Book Review: Lucy Checks In by Dee Ernst

Title: Lucy Checks In
Author: Dee Ernst
Publisher: St. Martin’s Griffin
Publication date: August 16, 2022
Print length: 288 pages
Genre: Contemporary romance
Source: Review copy courtesy of the publisher via NetGalley
Rating:

Rating: 3.5 out of 5.

Dee Ernst’s Lucy Checks In is a delightful work of romantic comedy about a disgraced hotel manager who travels to Rennes to rebuild a hotel and her own life in the process…

Lucia Giannetti needs a fresh start. Once the hotel manager of a glamorous NYC hotel and intimately involved with the hotel’s owner, Lucy had her entire future planned out. But when the owner disappears, taking millions of dollars with him, Lucy’s life as she knows it falls apart.

Two years later, forty-nine years old and unemployed, Lucy takes a job in Rennes, France to manage the Hotel Paradis.

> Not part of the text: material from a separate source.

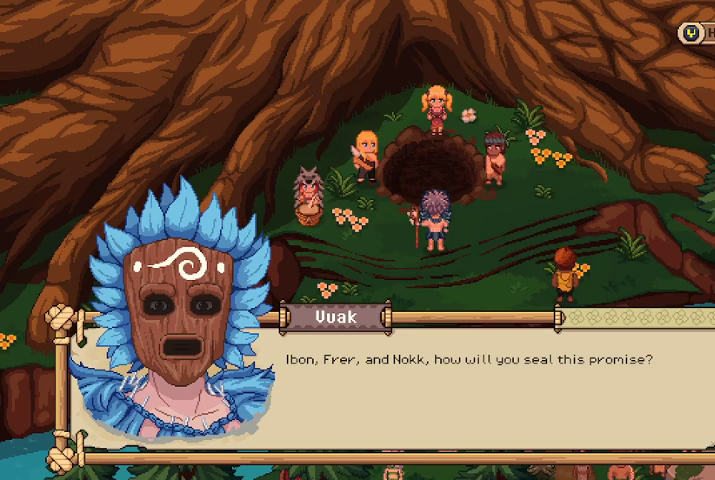
{"buttons": [], "left_stick": "center", "right_stick": "center", "events": []}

She pictures fur quilts and extravagant chandeliers, but what she finds is wildly different. Lucy is now in charge of turning the run-down, but charming hotel into a bustling tourist attraction. Between painting rooms, building a website, and getting to know Bing, the irritatingly attractive artist, Lucy finds an unexpected home. But can she succeed in bringing the Hotel Paradis to its former glory?

Witty and heartfelt, Lucy Checks In is an inspiring and feel-good novel about reclaiming your life, finding love, and creating a home in places you never thought possible.

In Lucy Checks In, the title character is an almost 50-year-old woman who hit rock-bottom two year previously, when the man she loved embezzled money, left his hotel chain in ruins, destroyed her professional reputation, and left her the subject of an FBI investigation. Even after being cleared of any involvement in his schemes, Lucy’s life was still shattered, and she found herself with no prospects, and not even a roof over her head other than her parents’ — definitely not where she envisioned she’d be at this age.

So when an offer come through to spruce up and manage a charming family-owned, historic hotel in the French town of Rennes, there’s no way Lucy can pass up the opportunity for a fresh start. When she arrives, however, she discovers that the “hotel” hasn’t actually operated as one since before World War II, the building itself is in terrible shape, and it’s currently inhabited by a motley crew of assorted oddballs who, improbably, are all investors (one way or another) in the project to rehab and reopen the hotel.

Lucy wants to turn and run, but where could she go? She has a contract for six months of employment, and decides to make the best of it — although even this decision is quickly called into question when she discovers that rather than hiring people to do things like painting and building a website, she’ll have to do it herself.

Eventually, though, Lucy warms to the task, and as she digs in to the work and at the same time gets to know the hotel’s owner and the other residents, she begins to feel hopeful and even cautiously optimistic that (a) they can really pull this off and (b) she may have found a place for herself, where she might even have a future.

Lucy Checks In is charming in many ways, from the description of Rennes and the hotel itself, with its vivid history, to its quirky cast of characters and the different talents and obstacles they each bring with them.

I really appreciated having a more mature woman as the lead, particularly once Lucy gets a chance to explore romance as well as professional redemption. Her love interest, a sexy American painter and children’s book author, is supportive, kind, and encouraging, and seeing them together really reinforces that love stories, romance, and a healthy sex life are not just for people in their 20s and 30s.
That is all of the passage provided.